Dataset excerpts

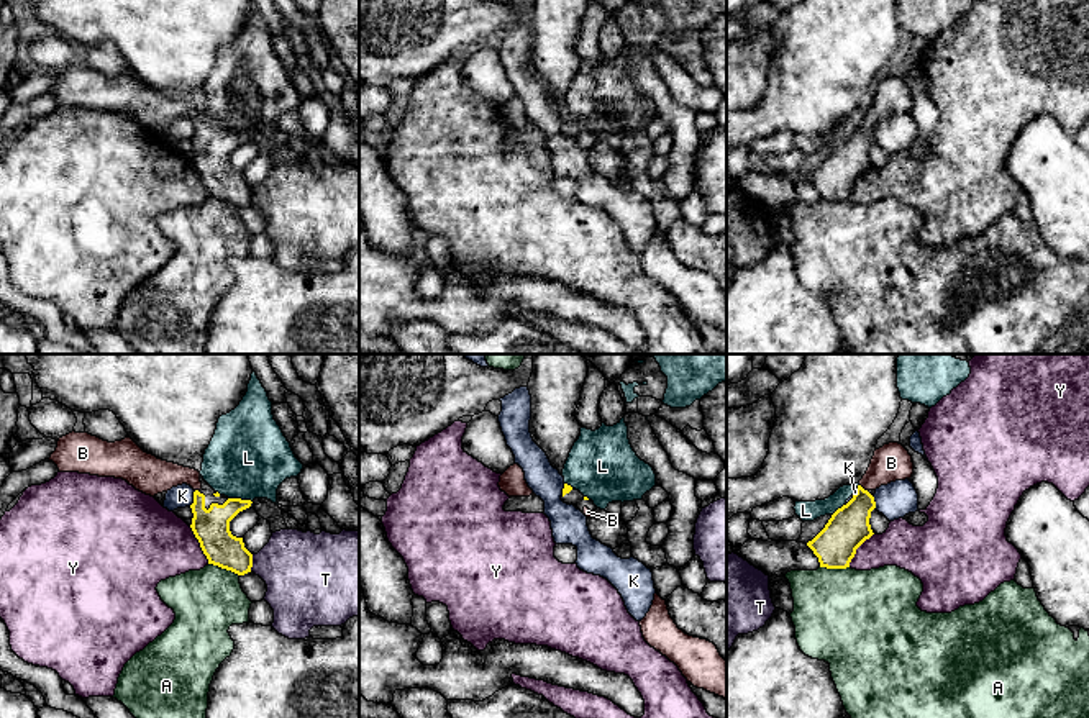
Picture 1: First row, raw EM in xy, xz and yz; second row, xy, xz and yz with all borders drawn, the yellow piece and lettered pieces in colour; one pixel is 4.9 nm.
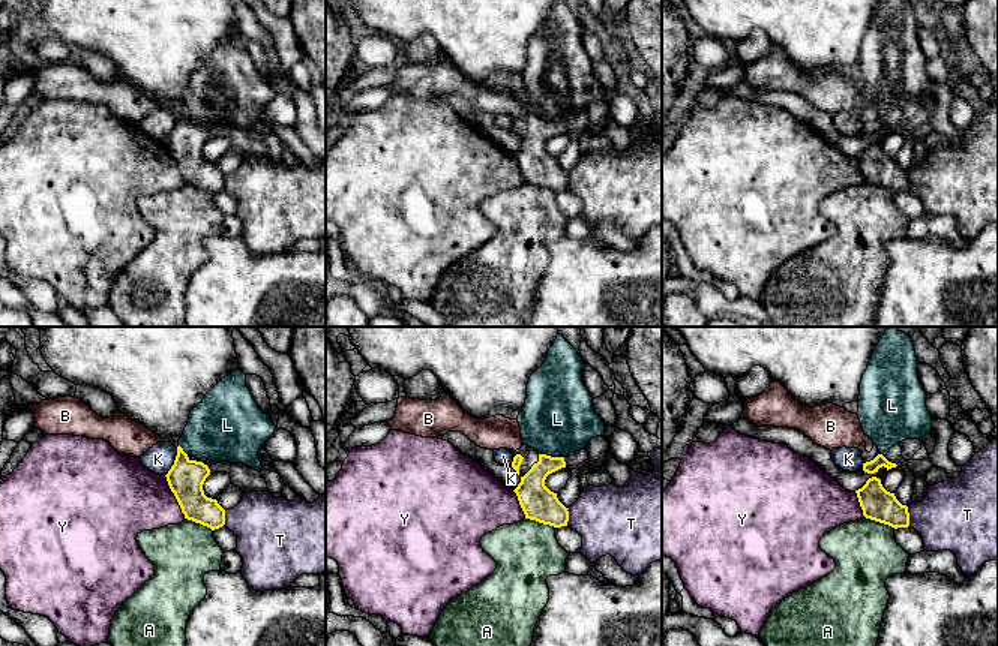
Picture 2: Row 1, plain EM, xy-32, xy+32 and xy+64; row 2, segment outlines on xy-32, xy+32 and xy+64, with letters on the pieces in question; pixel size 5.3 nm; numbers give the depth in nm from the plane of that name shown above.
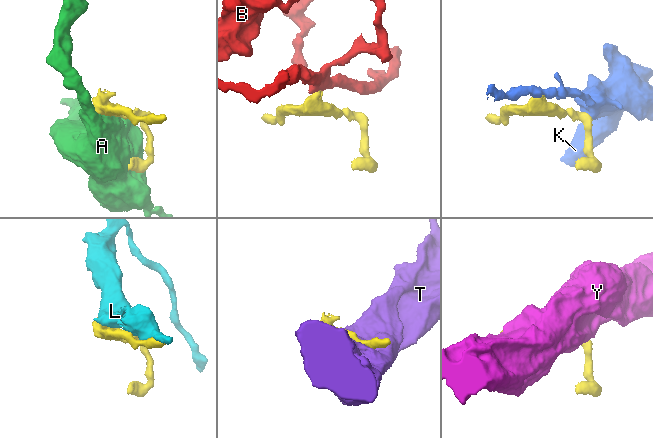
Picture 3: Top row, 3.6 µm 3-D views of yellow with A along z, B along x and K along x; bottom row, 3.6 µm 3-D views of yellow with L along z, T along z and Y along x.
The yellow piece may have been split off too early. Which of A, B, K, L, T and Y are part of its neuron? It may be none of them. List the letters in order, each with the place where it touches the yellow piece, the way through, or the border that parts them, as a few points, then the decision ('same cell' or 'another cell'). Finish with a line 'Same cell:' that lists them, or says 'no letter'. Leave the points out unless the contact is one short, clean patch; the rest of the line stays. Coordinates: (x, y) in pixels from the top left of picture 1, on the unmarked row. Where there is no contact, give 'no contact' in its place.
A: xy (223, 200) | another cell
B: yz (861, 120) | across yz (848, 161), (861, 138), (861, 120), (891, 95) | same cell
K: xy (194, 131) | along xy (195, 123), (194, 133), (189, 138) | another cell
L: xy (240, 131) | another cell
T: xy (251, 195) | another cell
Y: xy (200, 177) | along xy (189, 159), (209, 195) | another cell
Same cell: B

* * *

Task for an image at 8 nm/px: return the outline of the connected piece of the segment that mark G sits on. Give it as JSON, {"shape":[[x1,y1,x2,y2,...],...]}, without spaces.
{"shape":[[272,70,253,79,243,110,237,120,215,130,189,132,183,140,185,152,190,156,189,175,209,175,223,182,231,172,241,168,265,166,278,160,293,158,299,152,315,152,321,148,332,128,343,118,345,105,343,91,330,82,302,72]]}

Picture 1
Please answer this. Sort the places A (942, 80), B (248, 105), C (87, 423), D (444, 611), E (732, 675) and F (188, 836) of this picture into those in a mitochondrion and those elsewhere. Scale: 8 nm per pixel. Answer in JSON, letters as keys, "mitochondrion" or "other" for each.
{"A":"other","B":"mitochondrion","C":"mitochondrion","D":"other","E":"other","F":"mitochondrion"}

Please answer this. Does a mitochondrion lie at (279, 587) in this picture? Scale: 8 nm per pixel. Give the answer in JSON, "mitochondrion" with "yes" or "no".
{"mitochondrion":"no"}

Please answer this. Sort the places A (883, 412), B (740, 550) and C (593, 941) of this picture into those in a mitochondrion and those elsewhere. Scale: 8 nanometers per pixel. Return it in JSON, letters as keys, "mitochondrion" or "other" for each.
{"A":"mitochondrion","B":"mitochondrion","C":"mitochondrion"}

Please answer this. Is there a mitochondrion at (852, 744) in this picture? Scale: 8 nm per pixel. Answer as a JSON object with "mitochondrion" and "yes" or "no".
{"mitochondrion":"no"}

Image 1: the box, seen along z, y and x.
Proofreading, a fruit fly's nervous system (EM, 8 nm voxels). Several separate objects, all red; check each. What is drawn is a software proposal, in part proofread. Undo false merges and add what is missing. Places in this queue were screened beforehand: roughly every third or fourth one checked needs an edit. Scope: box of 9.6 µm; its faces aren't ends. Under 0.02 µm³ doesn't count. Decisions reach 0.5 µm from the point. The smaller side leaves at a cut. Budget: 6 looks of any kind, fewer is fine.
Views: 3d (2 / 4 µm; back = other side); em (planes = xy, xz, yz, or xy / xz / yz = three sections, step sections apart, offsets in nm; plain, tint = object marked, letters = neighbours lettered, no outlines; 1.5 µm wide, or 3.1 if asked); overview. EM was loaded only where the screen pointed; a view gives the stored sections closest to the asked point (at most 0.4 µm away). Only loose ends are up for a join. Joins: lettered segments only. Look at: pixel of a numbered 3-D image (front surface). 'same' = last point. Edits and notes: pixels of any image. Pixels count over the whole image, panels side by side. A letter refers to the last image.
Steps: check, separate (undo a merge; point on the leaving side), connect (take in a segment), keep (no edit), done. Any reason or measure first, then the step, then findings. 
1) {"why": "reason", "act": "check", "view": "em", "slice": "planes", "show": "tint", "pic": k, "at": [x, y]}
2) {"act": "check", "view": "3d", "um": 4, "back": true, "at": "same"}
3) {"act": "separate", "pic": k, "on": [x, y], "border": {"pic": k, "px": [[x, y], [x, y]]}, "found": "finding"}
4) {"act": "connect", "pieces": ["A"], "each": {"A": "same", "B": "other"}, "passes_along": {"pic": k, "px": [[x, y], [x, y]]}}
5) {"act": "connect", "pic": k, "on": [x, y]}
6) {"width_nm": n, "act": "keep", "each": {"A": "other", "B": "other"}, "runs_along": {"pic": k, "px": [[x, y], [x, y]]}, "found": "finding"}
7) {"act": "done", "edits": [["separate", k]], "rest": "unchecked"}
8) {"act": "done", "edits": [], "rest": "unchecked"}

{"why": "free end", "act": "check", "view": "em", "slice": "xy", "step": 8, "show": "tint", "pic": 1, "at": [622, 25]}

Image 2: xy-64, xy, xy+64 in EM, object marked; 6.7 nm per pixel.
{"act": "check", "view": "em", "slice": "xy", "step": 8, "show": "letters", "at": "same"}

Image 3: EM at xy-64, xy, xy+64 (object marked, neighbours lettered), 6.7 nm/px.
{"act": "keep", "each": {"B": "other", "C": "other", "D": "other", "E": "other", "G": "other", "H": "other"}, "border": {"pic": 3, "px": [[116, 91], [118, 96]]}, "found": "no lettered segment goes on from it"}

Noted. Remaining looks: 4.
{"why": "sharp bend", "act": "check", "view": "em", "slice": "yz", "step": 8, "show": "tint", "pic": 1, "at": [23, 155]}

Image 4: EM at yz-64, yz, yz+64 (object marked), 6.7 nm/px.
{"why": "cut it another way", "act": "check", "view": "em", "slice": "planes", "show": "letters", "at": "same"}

[Instructions for the task]: Among the records above, find the lines that contain "reason" and copy every one.

[Result of the exercise]:
Steps: check, separate (undo a merge; point on the leaving side), connect (take in a segment), keep (no edit), done. Any reason or measure first, then the step, then findings. 
1) {"why": "reason", "act": "check", "view": "em", "slice": "planes", "show": "tint", "pic": k, "at": [x, y]}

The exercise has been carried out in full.